Stablecoins have been around for a long time since the advent of BitShares back in 2014. They’ve gotten more popular with the utilization of Tether on the Omni network and backed by the same people as BitFinex. Let’s dive straight in and discuss what they’re for.
What are stablecoins?
Stablecoins are a dollar-denominated cryptocurrency. The supposed benefits are that you get the convenience of cryptocurrency (fast settlement, less regulatory hurdles, etc) with the stability of the dollar (or another fiat currency). This makes arbitraging between exchanges more convenient, for example, allowing for a more stable BTC price between exchanges.

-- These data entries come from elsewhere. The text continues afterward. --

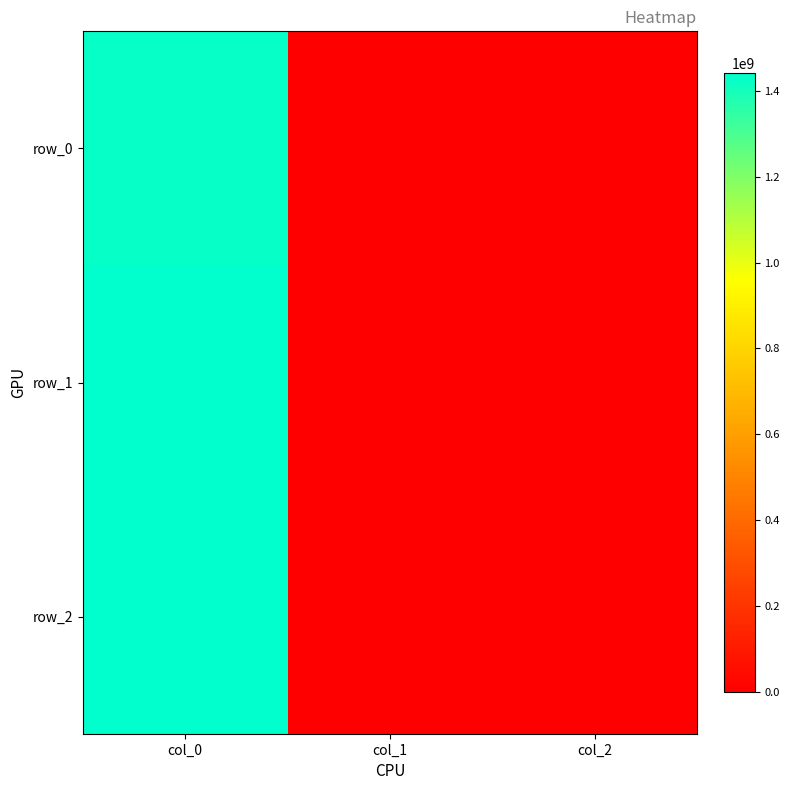

What is the sum of all row_2 values?

1440785928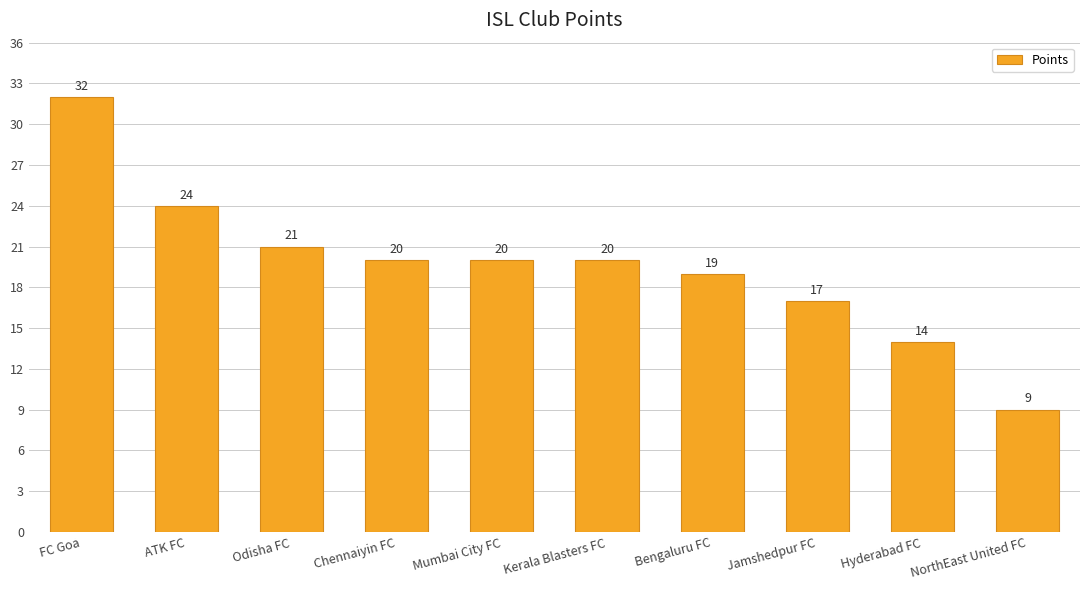

Reading left to right, list all the values displayed in this chart.

FC Goa=32	ATK FC=24	Odisha FC=21	Chennaiyin FC=20	Mumbai City FC=20	Kerala Blasters FC=20	Bengaluru FC=19	Jamshedpur FC=17	Hyderabad FC=14	NorthEast United FC=9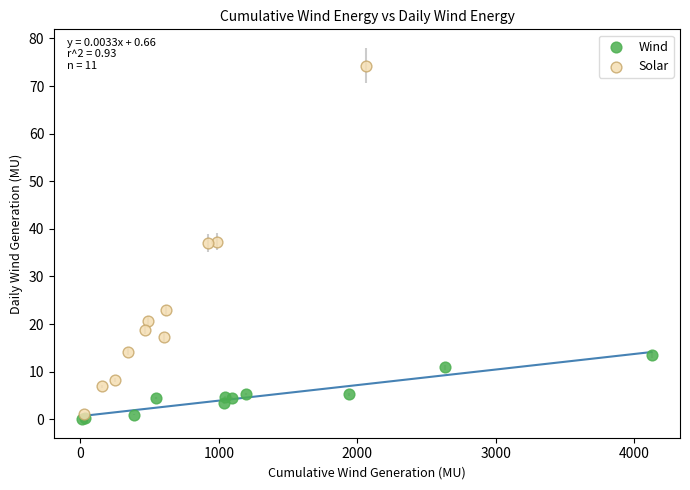

Which series has the widest spread of Y values?

Solar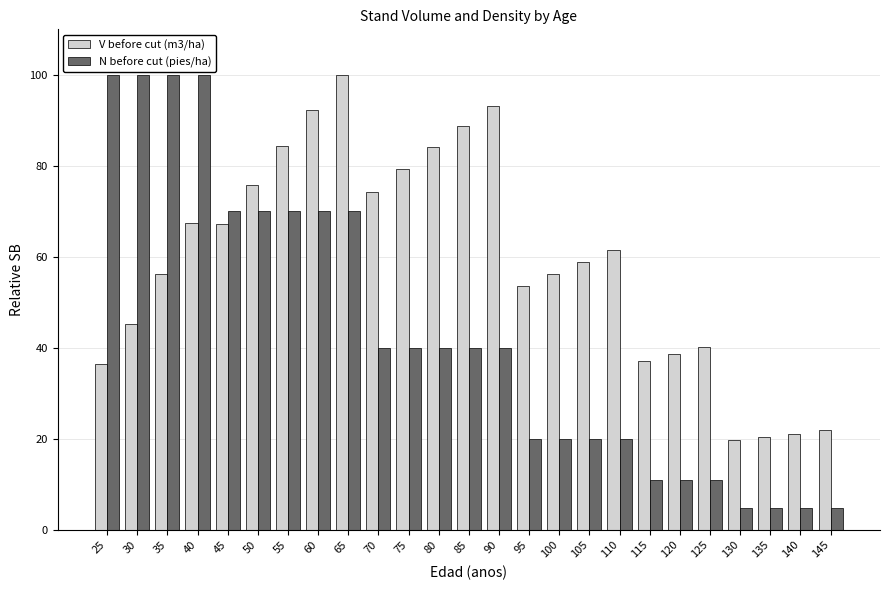

Which series has the largest total across all categories?

V before cut (m3/ha)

Generally, 1 token of the stablecoin (SteemIt Dollars, Basis, Tether, etc) is supposed to be worth $1. The rate fluctuates in the market as Tether’s traded as low as $0.85, but that’s supposed to be the exception, not the norm. Some are supposed to be able to be converted to USD directly like Tether. Others have mechanisms to change the value towards $1 should the token price go up or down like Basis.
How do they work?
There are two types fully backed and algorithmic, and they’re both more or less centralized. Fully backed stablecoins have a fully reserved backing of the money in a bank. That is, for every $1 of the stablecoin that exists, $1 is in the bank. This is what Tether is purported to be doing. Algorithmic stablecoins have a market mechanism to change the price of the currency so the currency follows the dollar.
Are they actually stable?
Tether’s been stable for a long time. Apparently, the possibility that the Tethers are backed by USD in some bank is enough for it to trade at parity most of the time. As with anything centralized there are additional risk factors that come into play that affect the stability of the fully backed stablecoins.
For example, having the bank account seized would almost immediately make the actual Tethers drop significantly in value as they would no longer be backed.
Secondly, the algorithmic stablecoins that try to keep the peg through market-based incentives fluctuate more often, and require peg-correcting buys/sells to kick in. Basis does this through bond sales and subsequent redemption. SteemIt Dollars does this through an automated buy/sell using some reserve SteemIt tokens.
What’s the risk?
First, if the coin is fully or partially backed by dollars in a bank, the bank account can get seized. This can be due to a variety of things, including AML/KYC laws, socialization of accounts or any number of government actions.
Second, there are a whole lot of other centralization risks. The custodians of Tether can embezzle the money somehow. The bank could close the account and cause a drawn-out legal battle. The dollars could be fractionally reserved instead of fully backed, in which case a bank run could cause the price of the coin to drop dramatically.
Third, there are risks related to algorithmic manipulations. Bonds bought in Basis could expire without paying anything. There are software updates to consider and the centralized development team could introduce a bug that could ruin the monetary policy.
Why can’t we have a stablecoin without risk?
The reason is something called the Impossible Trinity. There are three things that central bankers want and they are:
- Independent monetary policy or the ability to issue/destroy tokens by its own policy and not by another organization’s
- Free capital flows or the ability to convert to something else at will
- Peg to another currency or stability with respect to another currency
Clearly, a stablecoin to be stable needs to have #3. #2 is what makes a cryptocurrency useful. #1 is the only way that any of these stablecoins can make money.
You can only have 2 of these three and for Bitcoin, #3 is what is sacrificed and hence the fluctuations in price.
Stablecoins are trying to get all three and it’s usually done in a way as to hide the risk involved.
Should I invest in stablecoins?
If you have the ability to redeem stablecoins quickly and easily and trust the issuer, then stablecoins may be useful to you. In other words, if you don’t mind the centralization risk of a fully-backed coin, this is something that you may be able to use in lieu of dollars in your bank account.
Algorithmic coins are a lot riskier as they are not fully backed and that means there’s risk of losing money simply due to market forces.
Stablecoins are a centralized cryptocurrency that happens to be stable with the dollar. In that sense, it’s a lot more practical than almost every altcoin as at least there’s a peg to a lot of people’s unit of account. The fully backed coins are centralized, but at least it’s very clear that they are and they’re not pretending to be decentralized unlike so many altcoins.